(Data items)

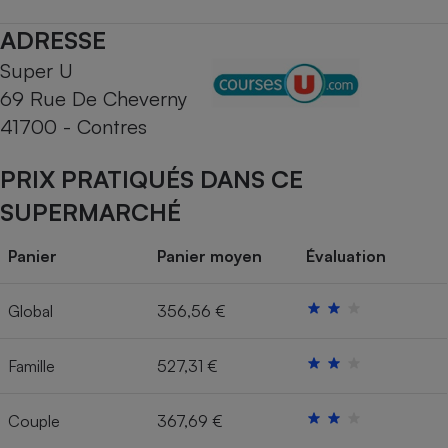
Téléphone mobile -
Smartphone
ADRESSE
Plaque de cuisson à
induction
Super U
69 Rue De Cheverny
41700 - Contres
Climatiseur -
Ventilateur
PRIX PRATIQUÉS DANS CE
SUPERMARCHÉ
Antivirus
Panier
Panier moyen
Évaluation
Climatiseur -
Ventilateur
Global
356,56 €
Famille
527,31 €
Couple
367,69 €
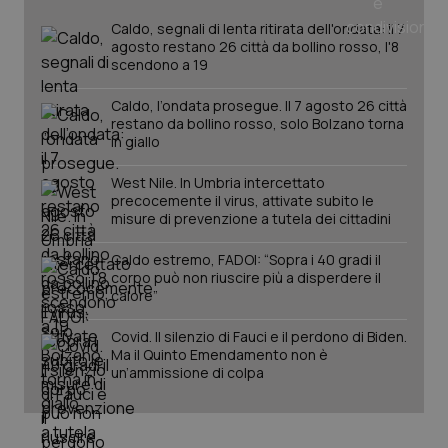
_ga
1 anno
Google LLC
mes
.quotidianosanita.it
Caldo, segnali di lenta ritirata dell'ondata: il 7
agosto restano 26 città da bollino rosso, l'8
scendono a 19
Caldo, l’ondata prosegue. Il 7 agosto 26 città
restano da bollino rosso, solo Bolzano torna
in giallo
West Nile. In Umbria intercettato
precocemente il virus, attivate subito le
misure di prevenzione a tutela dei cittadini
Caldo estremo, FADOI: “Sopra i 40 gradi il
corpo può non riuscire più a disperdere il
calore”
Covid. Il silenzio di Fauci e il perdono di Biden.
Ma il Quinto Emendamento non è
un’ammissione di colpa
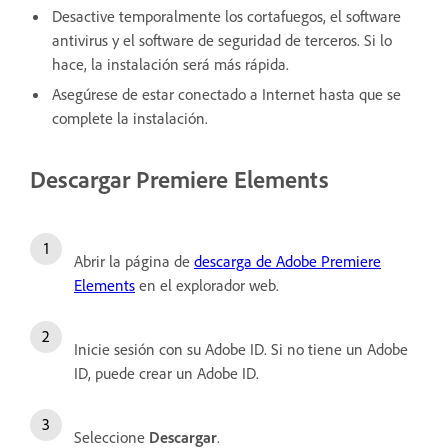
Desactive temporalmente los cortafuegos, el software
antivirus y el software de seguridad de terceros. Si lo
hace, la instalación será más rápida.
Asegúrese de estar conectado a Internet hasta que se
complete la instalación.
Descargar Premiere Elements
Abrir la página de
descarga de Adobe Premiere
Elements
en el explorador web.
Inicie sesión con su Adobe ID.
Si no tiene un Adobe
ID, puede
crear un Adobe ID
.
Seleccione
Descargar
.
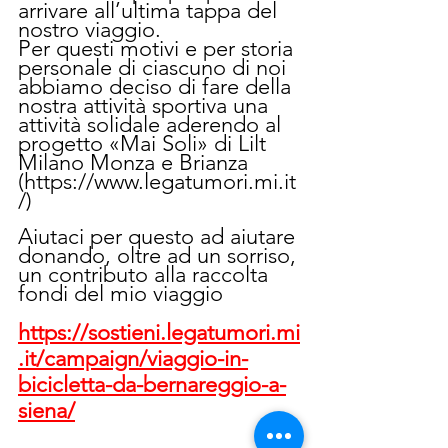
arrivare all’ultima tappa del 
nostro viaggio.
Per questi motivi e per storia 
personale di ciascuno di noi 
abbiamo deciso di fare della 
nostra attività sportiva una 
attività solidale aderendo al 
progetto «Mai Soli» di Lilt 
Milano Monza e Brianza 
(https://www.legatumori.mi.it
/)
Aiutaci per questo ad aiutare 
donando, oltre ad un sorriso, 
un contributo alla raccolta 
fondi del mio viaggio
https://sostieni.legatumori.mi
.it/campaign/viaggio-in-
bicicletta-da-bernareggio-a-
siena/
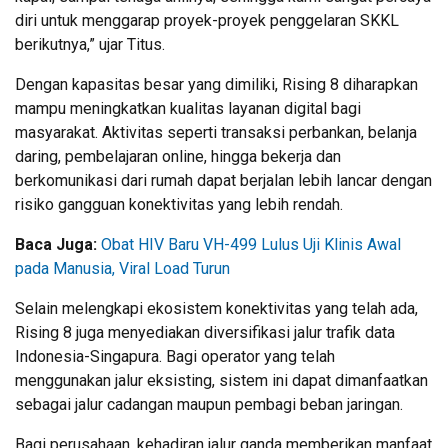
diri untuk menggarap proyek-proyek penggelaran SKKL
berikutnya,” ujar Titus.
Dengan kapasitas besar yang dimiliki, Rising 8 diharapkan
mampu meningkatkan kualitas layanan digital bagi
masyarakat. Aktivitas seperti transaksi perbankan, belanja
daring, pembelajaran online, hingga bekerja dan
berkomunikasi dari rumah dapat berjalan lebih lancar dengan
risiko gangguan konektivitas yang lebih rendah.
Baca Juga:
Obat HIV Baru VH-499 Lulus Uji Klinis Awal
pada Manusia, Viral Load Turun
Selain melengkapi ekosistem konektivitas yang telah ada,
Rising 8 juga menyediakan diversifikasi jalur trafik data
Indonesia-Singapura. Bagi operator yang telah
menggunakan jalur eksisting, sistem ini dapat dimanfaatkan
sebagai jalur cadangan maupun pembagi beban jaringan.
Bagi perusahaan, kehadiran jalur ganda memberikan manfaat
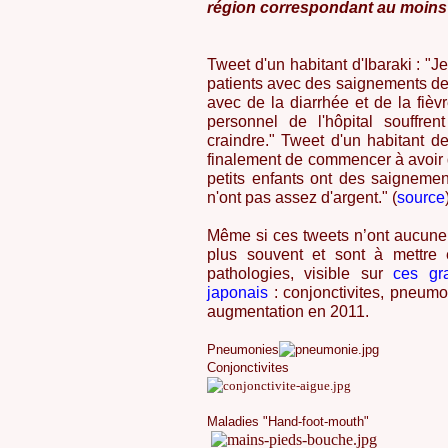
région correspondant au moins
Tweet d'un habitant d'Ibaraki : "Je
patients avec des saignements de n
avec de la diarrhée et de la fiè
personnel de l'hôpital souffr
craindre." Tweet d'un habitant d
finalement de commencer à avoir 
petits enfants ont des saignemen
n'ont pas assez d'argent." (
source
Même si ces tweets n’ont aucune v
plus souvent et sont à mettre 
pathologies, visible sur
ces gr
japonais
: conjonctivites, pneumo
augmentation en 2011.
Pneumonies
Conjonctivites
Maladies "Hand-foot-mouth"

■ **Task**
Would you tally the lines above holding "avec" and reply with the total alone?

■ **Solution to this problem**
2